*Texto selecionado:*
As profissionais negras de tecnologia e marketing ainda se sentem sozinhas nesse campo. “Ainda é muito solitário ocupar esse lugar” essa foi a segunda frase mais dita pelas minhas entrevistadas. Às vezes, ela foi dita com outras palavras, mas com o mesmo sentido.

Ser a única pessoa negra na maioria dos espaços - seja nas empresas, restaurantes ou em eventos - é um motivo de tristeza para elas. Mas também é uma razão para continuar e fazer o que está nas mãos delas para tentar mudar essa realidade.

Mulheres negras formam o maior grupo populacional no Brasil. São quase 60 milhões de pessoas, ou seja, 28% da população brasileira segundo o IBGE.

Esforço e responsabilidade das palestrantes negras

Dos cinco palestrantes negros do RD Summit 2019 entrevistados, foram quatro mulheres – Ana Minuto, Ana Rodrigues, Camilli Calixto e Nina Silva. Para essas mulheres negras, é gigantesco o esforço e responsabilidade de estar nessa posição de liderança em um evento como o RD Summit 2019, com 12 mil participantes.

Primeiro, porque elas sentem que, incessantemente, têm que provar a competência e tentar ser dez vezes melhor que um colega homem branco.

*Trabalho a fazer:*
1/ Segundo o texto, que porcentagem da população brasileira as mulheres negras representam, de acordo com o IBGE?
2/ Por favor, copie dos registros as linhas que começam na linha com "Here, each photo" e seguem até a linha com "dist [-0.000444, -0.000055]", incluindo as duas. Deixe as imagens fora da resposta.
Os registros não têm nenhuma relação com o texto.

*Trechos de dados:*

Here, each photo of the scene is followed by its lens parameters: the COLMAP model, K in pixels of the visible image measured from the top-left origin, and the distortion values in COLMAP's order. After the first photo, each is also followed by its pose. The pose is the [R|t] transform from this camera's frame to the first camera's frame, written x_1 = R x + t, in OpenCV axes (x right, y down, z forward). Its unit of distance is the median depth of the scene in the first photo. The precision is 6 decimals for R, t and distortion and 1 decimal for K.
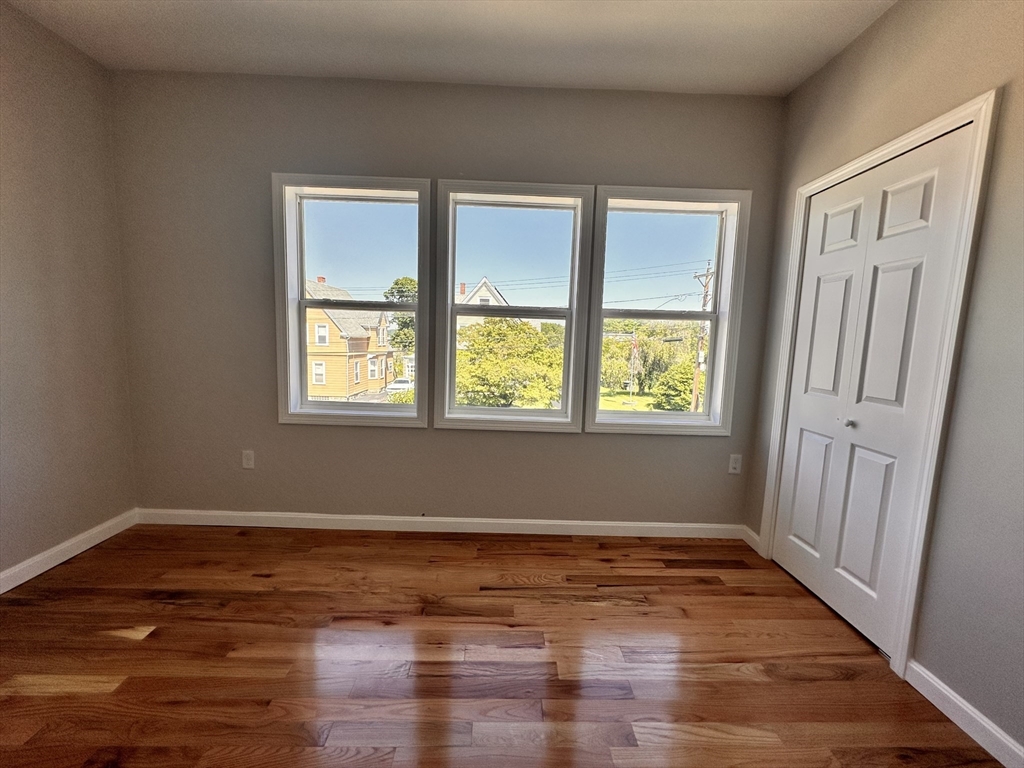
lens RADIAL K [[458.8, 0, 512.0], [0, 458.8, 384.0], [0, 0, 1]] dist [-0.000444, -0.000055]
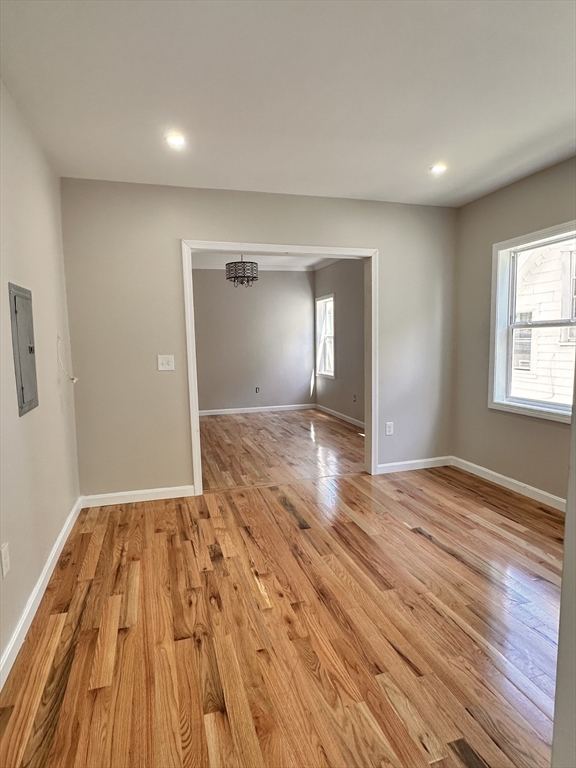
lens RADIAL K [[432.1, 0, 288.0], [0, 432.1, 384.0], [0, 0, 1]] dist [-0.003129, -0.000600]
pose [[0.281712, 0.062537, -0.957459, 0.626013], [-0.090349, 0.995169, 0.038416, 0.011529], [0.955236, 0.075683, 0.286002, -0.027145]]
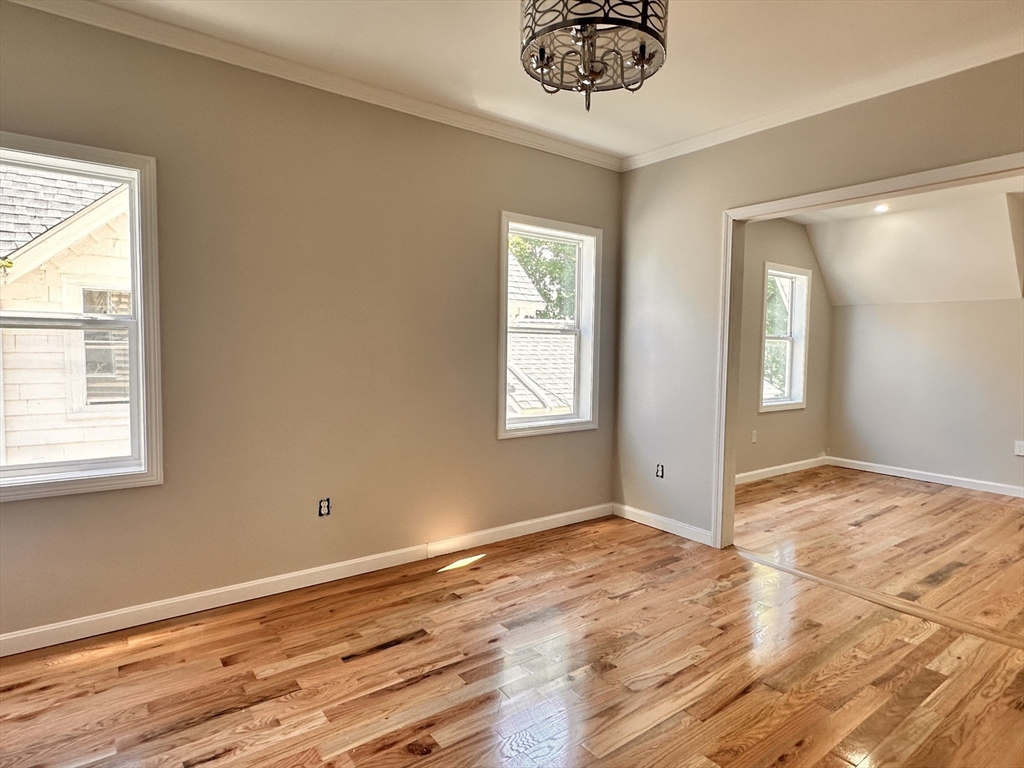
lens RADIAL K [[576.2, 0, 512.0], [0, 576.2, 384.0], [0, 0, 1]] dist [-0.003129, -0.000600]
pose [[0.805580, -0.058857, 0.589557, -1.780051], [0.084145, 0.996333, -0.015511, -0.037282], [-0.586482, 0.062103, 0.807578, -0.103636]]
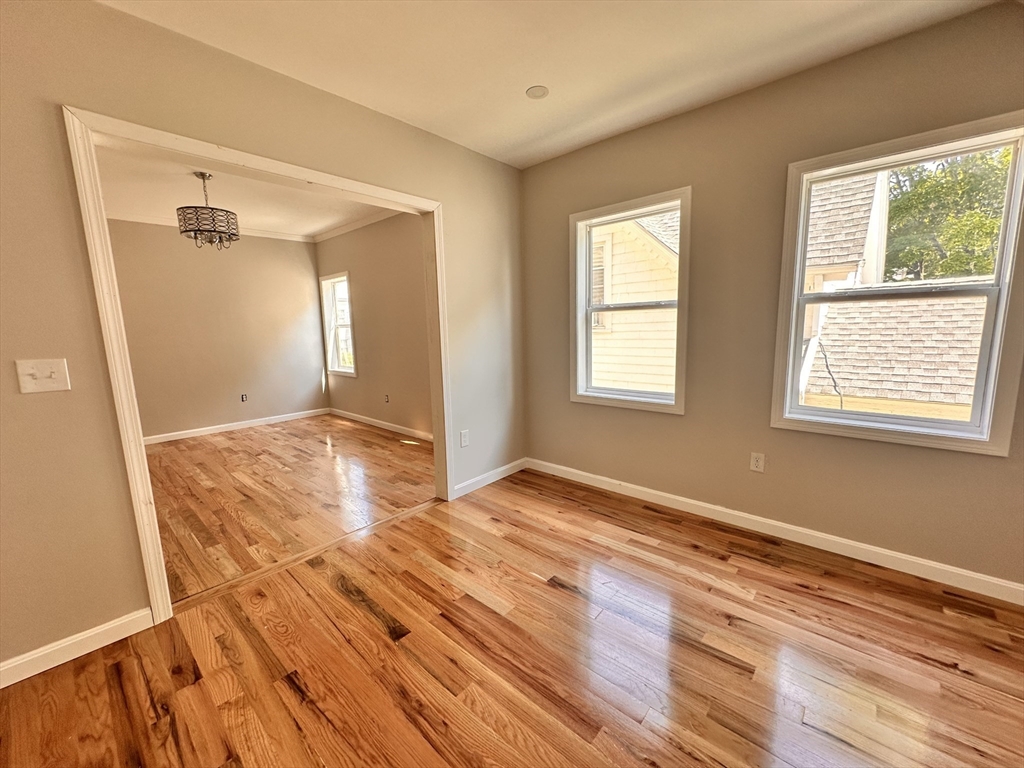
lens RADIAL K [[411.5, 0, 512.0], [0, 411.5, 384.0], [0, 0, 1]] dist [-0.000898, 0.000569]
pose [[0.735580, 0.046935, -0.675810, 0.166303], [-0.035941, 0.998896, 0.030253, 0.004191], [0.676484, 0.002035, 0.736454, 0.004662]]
---
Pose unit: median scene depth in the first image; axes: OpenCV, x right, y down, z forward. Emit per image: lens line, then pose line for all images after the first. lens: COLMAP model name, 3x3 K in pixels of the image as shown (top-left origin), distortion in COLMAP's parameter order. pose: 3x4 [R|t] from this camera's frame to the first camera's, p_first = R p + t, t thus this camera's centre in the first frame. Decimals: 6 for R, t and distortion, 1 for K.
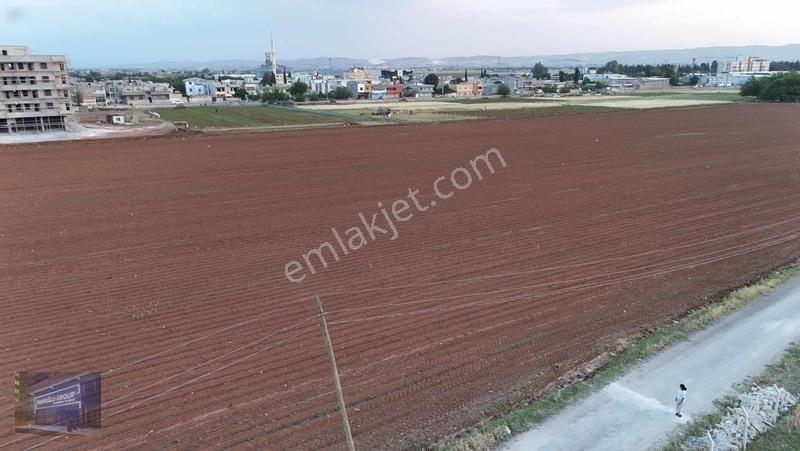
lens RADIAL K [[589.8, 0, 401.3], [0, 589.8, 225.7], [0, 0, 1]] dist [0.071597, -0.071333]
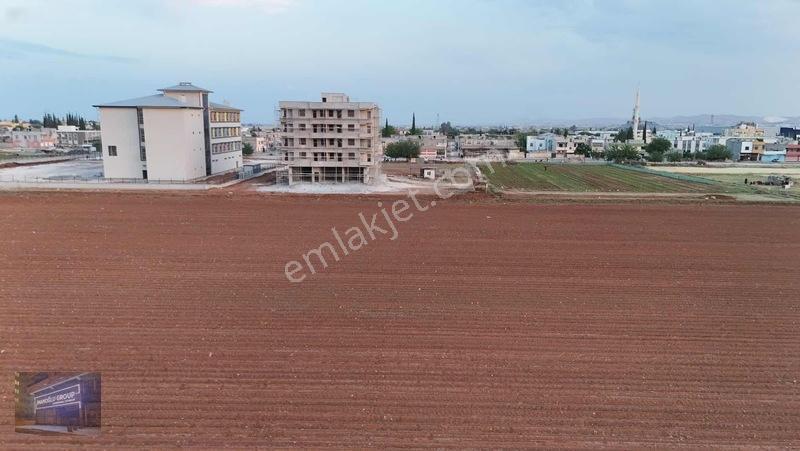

*Respostas:*
1/ 28% da população brasileira.

2/
Here, each photo of the scene is followed by its lens parameters: the COLMAP model, K in pixels of the visible image measured from the top-left origin, and the distortion values in COLMAP's order. After the first photo, each is also followed by its pose. The pose is the [R|t] transform from this camera's frame to the first camera's frame, written x_1 = R x + t, in OpenCV axes (x right, y down, z forward). Its unit of distance is the median depth of the scene in the first photo. The precision is 6 decimals for R, t and distortion and 1 decimal for K.
lens RADIAL K [[458.8, 0, 512.0], [0, 458.8, 384.0], [0, 0, 1]] dist [-0.000444, -0.000055]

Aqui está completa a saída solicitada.